Items which fans will be prohibited from bringing into the building include, but are not limited to, the following:
* Purses larger than a clutch bag, coolers, briefcases, backpacks, book bags, diaper bags, fanny packs, cinch bags, grocery & paper bags; duffle bags, computer bags or luggage of any kind.
* Aerosol cans (hairspray, mace, pepper spray, etc.)
* Animals (except service animals to aid guests with disabilities)
* Balloons (air or helium)
* Balls (beach balls, footballs, etc.)
* Banners or large flags
* Cameras with lenses longer than five inches or any detachable lens. Selfie Sticks also are prohibited.
* Chairs including folding chairs or stools
* Decals, stickers, confetti or glitter
* Drones and/or remote-controlled aircraft
* Electronic equipment including laptop computers, video recorders (hand-held video cameras are allowed), tripods and wearable video cameras including Go Pros.
* Food, beverages – including water – or liquids (cans, bottles, boxes, flasks, etc.)
* Illegal substances
* Knives, pocketknives, box cutters, scissors, etc.
* Laser pointers
* Marijuana including medically prescribed electronic accessories or paraphernalia associated with marijuana or illegal narcotics use.
* Markers (permanent) and/or paint
* Noisemaking devices (bells, horns, kazoos, whistles, etc.)
* Objects that can be used as missiles or projectiles (sticks, poles, bats, clubs, Frisbees, etc.)
* Strollers and infant car seats or carriers
* Umbrellas (large size)
* Wrapped gifts
The following items may be permitted after inspection:
* Bags that are clear plastic, vinyl or PVC and do not exceed 12 inches by 6 inches by 12 inches, or a one-gallon clear plastic freezer bag (Ziploc or similar). An exception will be made for medically necessary items after proper inspection at the Gate.
* Infant items in a clear bag (bottles and formula) only if accompanied by a child
* Binoculars and binoculars cases not exceeding 4½ inches by 6½ inches may be brought in via one of the clear plastic bag options.
* Cameras (lenses may not measure longer than five inches or be detachable, and no tripods or extension cords)
* Small radios (no larger than the size of a football and used with an earpiece)
* Small, compact umbrellas (must be placed securely under seat)

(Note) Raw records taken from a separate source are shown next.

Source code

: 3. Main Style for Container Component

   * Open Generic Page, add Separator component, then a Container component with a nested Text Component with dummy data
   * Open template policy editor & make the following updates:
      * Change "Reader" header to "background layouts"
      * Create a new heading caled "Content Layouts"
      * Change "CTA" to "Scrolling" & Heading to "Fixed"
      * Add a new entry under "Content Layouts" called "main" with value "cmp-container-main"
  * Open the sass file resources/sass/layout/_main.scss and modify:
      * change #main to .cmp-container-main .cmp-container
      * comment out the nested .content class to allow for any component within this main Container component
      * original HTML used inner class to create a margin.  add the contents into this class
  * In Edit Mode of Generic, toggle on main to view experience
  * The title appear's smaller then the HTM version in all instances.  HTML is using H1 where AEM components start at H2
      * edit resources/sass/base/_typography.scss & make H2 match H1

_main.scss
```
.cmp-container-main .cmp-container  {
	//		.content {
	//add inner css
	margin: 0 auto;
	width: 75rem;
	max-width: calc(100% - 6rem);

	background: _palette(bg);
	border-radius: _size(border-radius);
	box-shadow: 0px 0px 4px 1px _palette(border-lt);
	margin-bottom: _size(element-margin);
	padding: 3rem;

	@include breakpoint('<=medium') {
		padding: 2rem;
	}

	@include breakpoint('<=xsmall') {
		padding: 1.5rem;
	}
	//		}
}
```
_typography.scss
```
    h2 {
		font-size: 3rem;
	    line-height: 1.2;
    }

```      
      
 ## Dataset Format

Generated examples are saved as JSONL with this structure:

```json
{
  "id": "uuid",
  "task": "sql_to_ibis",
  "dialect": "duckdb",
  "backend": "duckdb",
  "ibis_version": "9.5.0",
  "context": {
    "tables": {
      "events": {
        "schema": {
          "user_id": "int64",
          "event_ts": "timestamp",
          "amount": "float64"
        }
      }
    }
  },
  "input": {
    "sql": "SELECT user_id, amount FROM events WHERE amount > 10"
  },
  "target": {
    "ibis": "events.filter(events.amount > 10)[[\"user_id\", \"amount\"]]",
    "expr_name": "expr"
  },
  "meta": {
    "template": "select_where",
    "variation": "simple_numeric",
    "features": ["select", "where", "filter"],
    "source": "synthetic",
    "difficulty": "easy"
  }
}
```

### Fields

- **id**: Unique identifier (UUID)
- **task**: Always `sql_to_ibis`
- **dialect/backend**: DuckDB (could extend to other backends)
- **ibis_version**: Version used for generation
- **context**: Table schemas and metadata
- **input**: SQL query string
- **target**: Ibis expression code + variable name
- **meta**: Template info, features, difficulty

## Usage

* Posters and signs without poles or sticks, or larger than what one person can hold.
* Tablets (iPads, Kindles, etc.)
* Seat cushions not exceeding 15 inches by 15 inches. Seat cushions also must not contain arm rests, zippers, pockets, flaps or metal backs.
The complete list of prohibited items can be found on the Detroit Lions website. Prohibited items that are discovered during security inspections at stadium entrances must be returned to the owner's vehicle or discarded. Items will not be held for later pickup.
Fans are reminded that all image taking (still and video) may be only for personal, non-commercial use.
The MHSAA is a private, not-for-profit corporation of voluntary membership by more than 1,500 public and private senior high schools and junior high/middle schools which exists to develop common rules for athletic eligibility and competition. No government funds or tax dollars support the MHSAA, which was the first such association nationally to not accept membership dues or tournament entry fees from schools. Member schools which enforce these rules are permitted to participate in MHSAA tournaments, which attract more than 1.4 million spectators each year.